Thai crypto investors with more than ฿500,000 to deploy tend to end up using two or three exchanges, not just one. Different venues do different things well. This is a direct comparison of Bitkub, Gulf Binance, and Bybit — the three most commonly held accounts among active Thai retail traders in 2026.
Tax position first
This is the decision driver most articles skip. Gains on Bitkub and Gulf Binance are exempt from Thai personal income tax through 31 December 2029 because both hold Ministry of Finance licenses. Gains on Bybit are not — Bybit operates as a global exchange without a Thai license, so closing positions there pushes gains into your regular taxable income at marginal rates up to 35%.
For trades you intend to close at a profit, the licensed-exchange tax advantage is worth multiple percentage points of fee differential.
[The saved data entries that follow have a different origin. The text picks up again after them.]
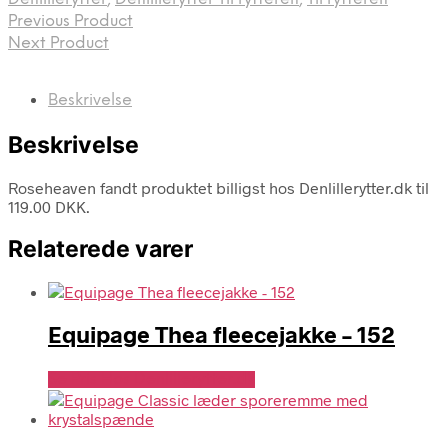
Previous Product
Next Product
Beskrivelse
Beskrivelse
Roseheaven fandt produktet billigst hos Denlillerytter.dk til
119.00 DKK.
Relaterede varer
Equipage Thea fleecejakke – 152
Se Pris Hos Denlillerytter.dk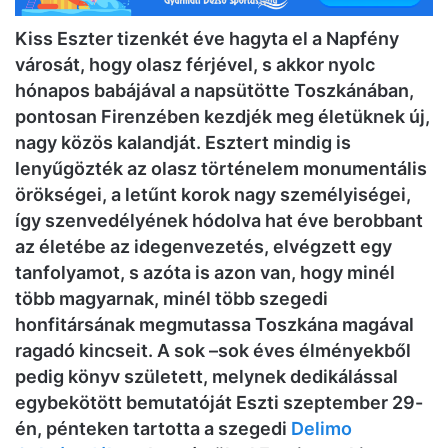
Kiss Eszter tizenkét éve hagyta el a Napfény
városát, hogy olasz férjével, s akkor nyolc
hónapos babájával a napsütötte Toszkánában,
pontosan Firenzében kezdjék meg életüknek új,
nagy közös kalandját. Esztert mindig is
lenyűgözték az olasz történelem monumentális
örökségei, a letűnt korok nagy személyiségei,
így szenvedélyének hódolva hat éve berobbant
az életébe az idegenvezetés, elvégzett egy
tanfolyamot, s azóta is azon van, hogy minél
több magyarnak, minél több szegedi
honfitársának megmutassa Toszkána magával
ragadó kincseit. A sok –sok éves élményekből
pedig könyv született, melynek dedikálással
egybekötött bemutatóját Eszti szeptember 29-
én, pénteken tartotta a szegedi
Delimo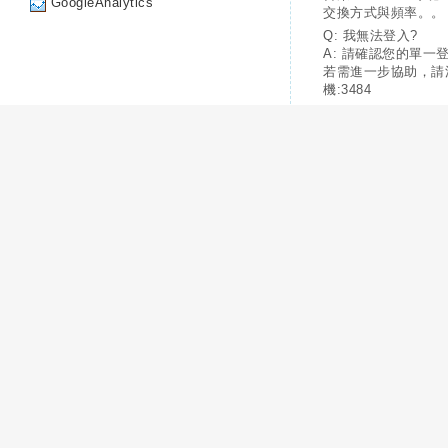
GoogleAnalytics
交換方式與頻率。。
Q: 我無法登入?
A: 請確認您的單一
若需進一步協助，請
機:3484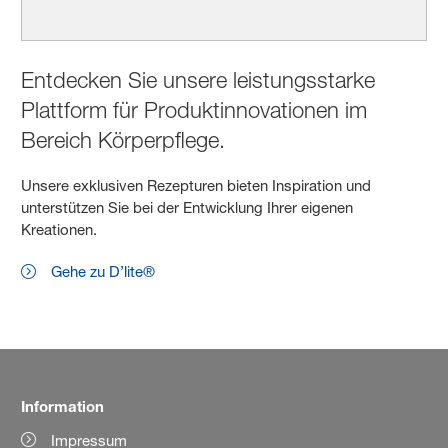
Entdecken Sie unsere leistungsstarke
Plattform für Produktinnovationen im
Bereich Körperpflege.
Unsere exklusiven Rezepturen bieten Inspiration und
unterstützen Sie bei der Entwicklung Ihrer eigenen
Kreationen.
Gehe zu D’lite®
Information
Impressum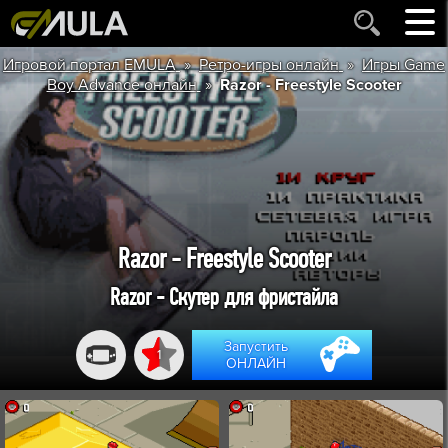
»
»
Игровой портал EMULA
Ретро-игры онлайн
Игры Game
»
Boy Advance онлайн
Razor - Freestyle Scooter
Razor - Freestyle Scooter
Razor - Скутер для фристайла
Запустить
1
ОНЛАЙН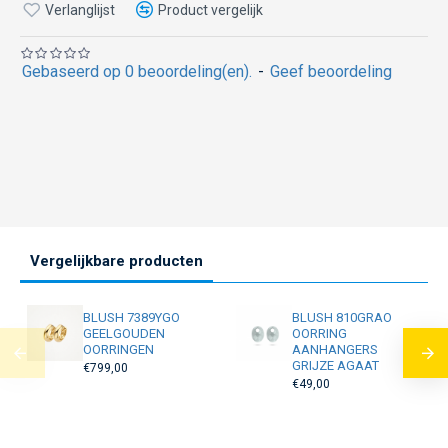
Verlanglijst
Product vergelijk
Gebaseerd op 0 beoordeling(en).
-
Geef beoordeling
Vergelijkbare producten
BLUSH 7389YGO
BLUSH 810GRAO
GEELGOUDEN
OORRING
OORRINGEN
AANHANGERS
GRIJZE AGAAT
€799,00
€49,00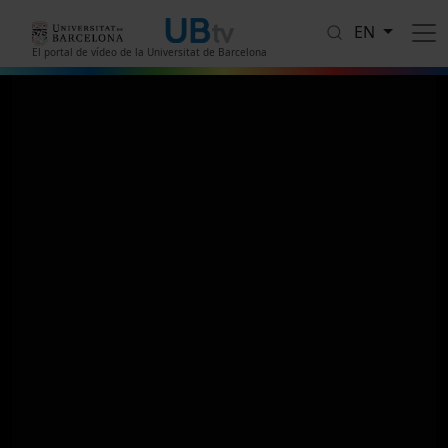
Skip to main content
EN
El portal de vídeo de la Universitat de Barcelona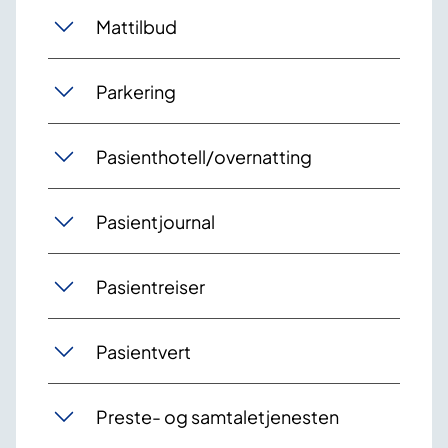
Mattilbud
Parkering
Pasienthotell/overnatting
Pasientjournal
Pasientreiser
Pasientvert
Preste- og samtaletjenesten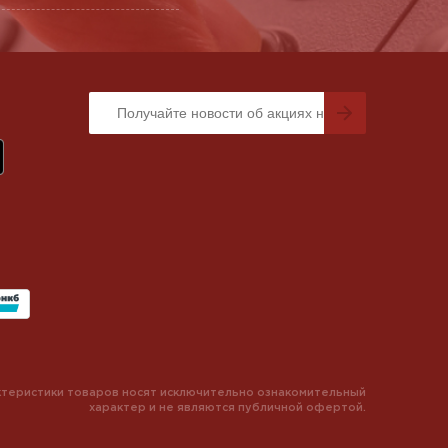
теристики товаров носят исключительно ознакомительный
характер и не являются публичной офертой.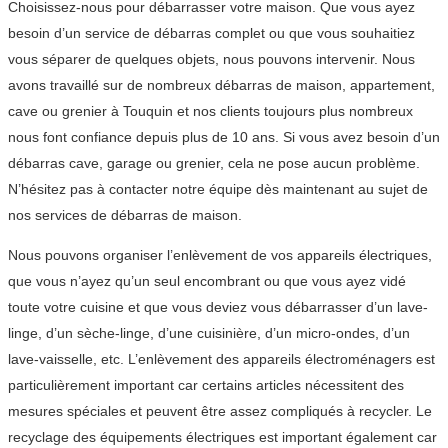
Choisissez-nous pour débarrasser votre maison. Que vous ayez
besoin d’un service de débarras complet ou que vous souhaitiez
vous séparer de quelques objets, nous pouvons intervenir. Nous
avons travaillé sur de nombreux débarras de maison, appartement,
cave ou grenier à Touquin et nos clients toujours plus nombreux
nous font confiance depuis plus de 10 ans. Si vous avez besoin d’un
débarras cave, garage ou grenier, cela ne pose aucun problème.
N’hésitez pas à contacter notre équipe dès maintenant au sujet de
nos services de débarras de maison.
Nous pouvons organiser l’enlèvement de vos appareils électriques,
que vous n’ayez qu’un seul encombrant ou que vous ayez vidé
toute votre cuisine et que vous deviez vous débarrasser d’un lave-
linge, d’un sèche-linge, d’une cuisinière, d’un micro-ondes, d’un
lave-vaisselle, etc. L’enlèvement des appareils électroménagers est
particulièrement important car certains articles nécessitent des
mesures spéciales et peuvent être assez compliqués à recycler. Le
recyclage des équipements électriques est important également car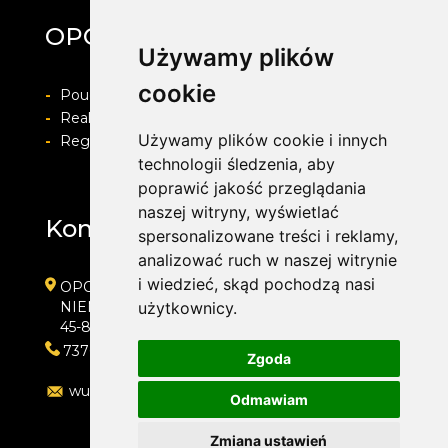
OPONYFELGIALU.PL
Używamy plików
cookie
-
Pouczenie o prawie do odstapienia od umowy
-
Realizacja zamówienia i formy płatności
Używamy plików cookie i innych
-
Regulamin i Polityka prywatności
technologii śledzenia, aby
poprawić jakość przeglądania
naszej witryny, wyświetlać
Kontakt
spersonalizowane treści i reklamy,
analizować ruch w naszej witrynie
i wiedzieć, skąd pochodzą nasi
OPONYFELGIALU.PL
NIEMODLIŃSKA 75
użytkownicy.
45-864 OPOLE
737666737
Zgoda
wulkanizacja@oponyfelgialu.pl
Odmawiam
Zmiana ustawień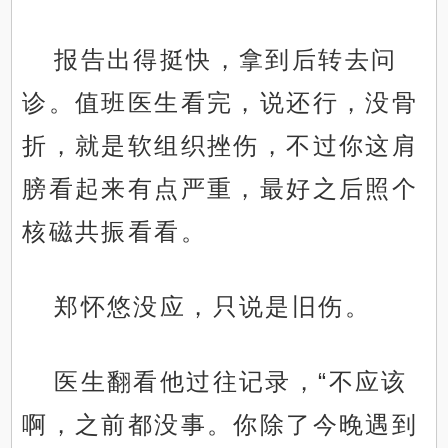
报告出得挺快，拿到后转去问
诊。值班医生看完，说还行，没骨
折，就是软组织挫伤，不过你这肩
膀看起来有点严重，最好之后照个
核磁共振看看。
郑怀悠没应，只说是旧伤。
医生翻看他过往记录，“不应该
啊，之前都没事。你除了今晚遇到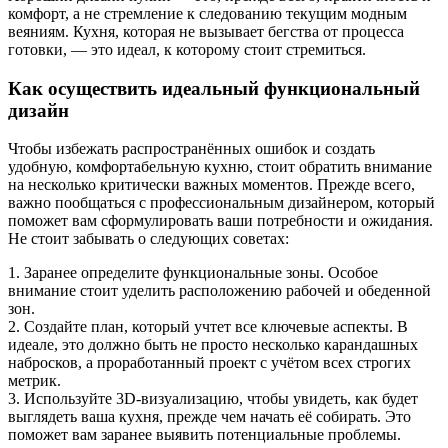
комфорт, а не стремление к следованию текущим модным
веяниям. Кухня, которая не вызывает бегства от процесса
готовки, — это идеал, к которому стоит стремиться.
Как осуществить идеальный функциональный
дизайн
Чтобы избежать распространённых ошибок и создать
удобную, комфортабельную кухню, стоит обратить внимание
на несколько критически важных моментов. Прежде всего,
важно пообщаться с профессиональным дизайнером, который
поможет вам сформулировать ваши потребности и ожидания.
Не стоит забывать о следующих советах:
1. Заранее определите функциональные зоны. Особое
внимание стоит уделить расположению рабочей и обеденной
зон.
2. Создайте план, который учтет все ключевые аспекты. В
идеале, это должно быть не просто несколько карандашных
набросков, а проработанный проект с учётом всех строгих
метрик.
3. Используйте 3D-визуализацию, чтобы увидеть, как будет
выглядеть ваша кухня, прежде чем начать её собирать. Это
поможет вам заранее выявить потенциальные проблемы.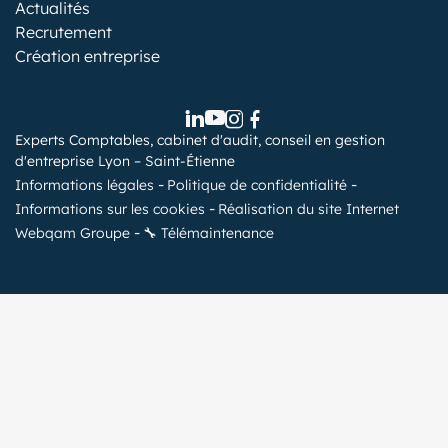
Actualités
Recrutement
Création entreprise
Experts Comptables, cabinet d'audit, conseil en gestion
d'entreprise Lyon – Saint-Étienne
Informations légales
Politique de confidentialité
Informations sur les cookies
Réalisation du site Internet
Webqam Groupe
🔧 Télémaintenance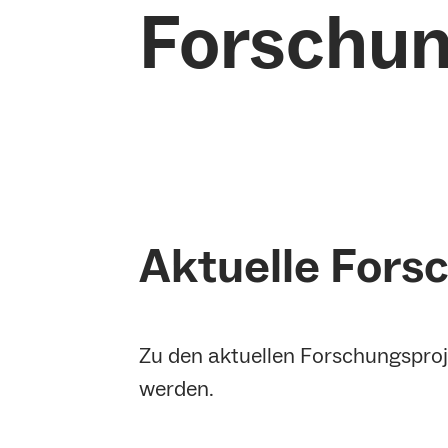
Forschu
Aktuelle Fors
Zu den aktuellen Forschungspro
werden.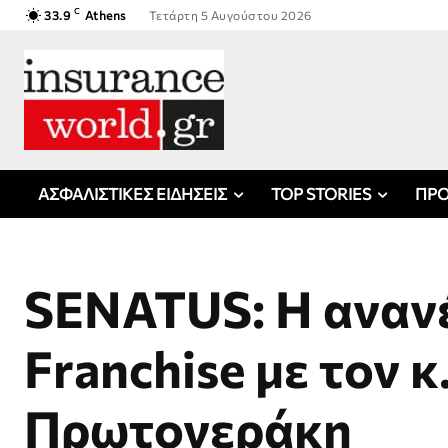
C
33.9
Athens
Τετάρτη 5 Αυγούστου 2026
ΑΣΦΑΛΙΣΤΙΚΕΣ ΕΙΔΗΣΕΙΣ
TOP STORIES
ΠΡΟ
SENATUS: Η ανα
Franchise με τον κ
Πρωτογεράκη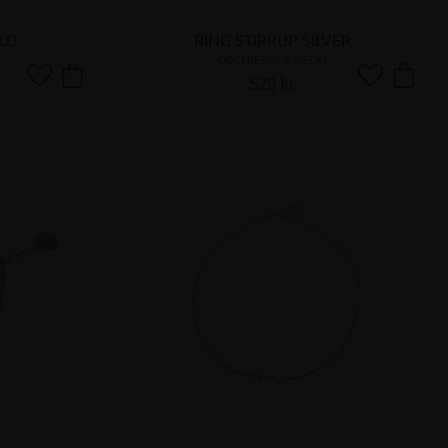
LD
RING STIRRUP SILVER
ODELBERG JEWELRY
529
kr
Lägg till i favoriter
Lägg till i fa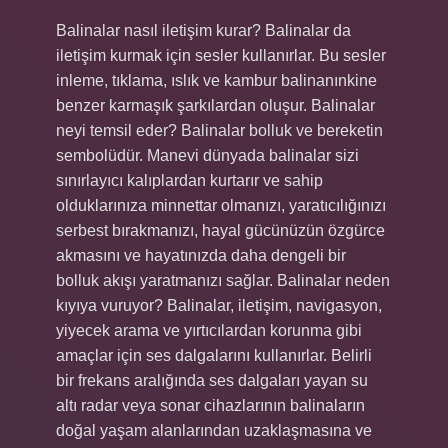
Balinalar nasıl iletişim kurar? Balinalar da
iletişim kurmak için sesler kullanırlar. Bu sesler
inleme, tıklama, ıslık ve kambur balinanınkine
benzer karmaşık şarkılardan oluşur. Balinalar
neyi temsil eder? Balinalar bolluk ve bereketin
sembolüdür. Manevi dünyada balinalar sizi
sınırlayıcı kalıplardan kurtarır ve sahip
olduklarınıza minnettar olmanızı, yaratıcılığınızı
serbest bırakmanızı, hayal gücünüzün özgürce
akmasını ve hayatınızda daha dengeli bir
bolluk akışı yaratmanızı sağlar. Balinalar neden
kıyıya vuruyor? Balinalar, iletişim, navigasyon,
yiyecek arama ve yırtıcılardan korunma gibi
amaçlar için ses dalgalarını kullanırlar. Belirli
bir frekans aralığında ses dalgaları yayan su
altı radar veya sonar cihazlarının balinaların
doğal yaşam alanlarından uzaklaşmasına ve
Bybit’s lower fees don’t compensate if a 25% bracket hit is on the table.
Fees and spreads
Bitkub charges 0.25% per trade on both maker and taker sides. The fee structure is flat — no tiered discounts for higher volume. Spreads on major pairs (BTC/THB, ETH/THB) are competitive given Bitkub’s dominant local liquidity.
Gulf Binance uses the global Binance fee structure adapted for Thailand: 0.1% base with BNB discounts available. Maker-taker tiers reward higher volume. Spreads on THB pairs are tighter than Bitkub on some major coins but wider on long-tail altcoins.
Bybit charges 0.1% taker and 0.1% maker on spot, with discounts at higher tiers. Derivatives fees are lower. Spreads on global pairs (USDT-denominated) are the tightest of the three, reflecting deeper international liquidity.
Asset coverage
Bitkub lists roughly 100 trading pairs, all THB-denominated except for the major USDT pairs. Strong coverage of Thai-popular coins. Newer altcoins arrive slower than on global venues — Bitkub’s listing process is conservative.
Gulf Binance offers a curated subset of Binance’s global asset roster, filtered through Thai SEC approval. Currently about 150 pairs available. USDT and USDC are both supported as approved stablecoins.
Bybit offers the broadest coverage — several hundred spot pairs and a deep derivatives menu including perpetual futures, options, and copy trading. The trade-off is no THB on/off-ramp directly; you fund through stablecoin transfers from another venue.
Deposit and withdrawal
Bitkub: PromptPay integrated for instant THB deposits and withdrawals. Internal transfers free. Crypto withdrawals subject to network fees plus a small platform fee.
Gulf Binance: PromptPay also integrated. Withdrawal limits are tiered by KYC level. Crypto withdrawals fast but with platform fees on top of network fees.
Bybit: No direct THB rails. Most Thai users fund Bybit by sending USDT from Bitkub or Gulf Binance. That adds friction and a transfer fee, but once funded, internal operations are smooth.
Derivatives and leverage
Bitkub doesn’t offer derivatives directly. The platform is spot-only.
Gulf Binance offers crypto derivatives within the 5-10x leverage caps that Thai SEC rules now enforce on licensed exchanges. Margin and futures are available but constrained for retail.
Bybit offers derivatives at much higher leverage — up to 100x on some pairs — because it operates outside Thai SEC retail protections. This is where users wanting aggressive leverage end up, but the regulatory risk is real: Thai users on Bybit are technically using an unlicensed-in-Thailand platform, and the SEC’s enforcement campaign in 2026 has targeted exactly this pattern.
Who each one suits
Bitkub: Beginners and conservative investors. Anyone planning to take profits in the next five years (tax advantage). THB-native users. Mobile-first traders.
Gulf Binance: Mid-level traders who want Binance’s UX and asset depth but with Thai tax compliance. Anyone using BNB for fee discounts.
Bybit: Active derivatives traders accepting the tax cost. Users prioritizing high leverage. Anyone trading altcoins not available on licensed Thai venues.
The portfolio approach
Many Thai active traders use both Bitkub or Gulf Binance for tax-efficient long-term positions and Bybit for short-term derivatives plays they accept will be taxed at ordinary rates. The split makes sense if your strategy genuinely has both kinds of trades. It’s worse if you’re using two venues just for variety — the operational overhead of managing balances across exchanges adds up.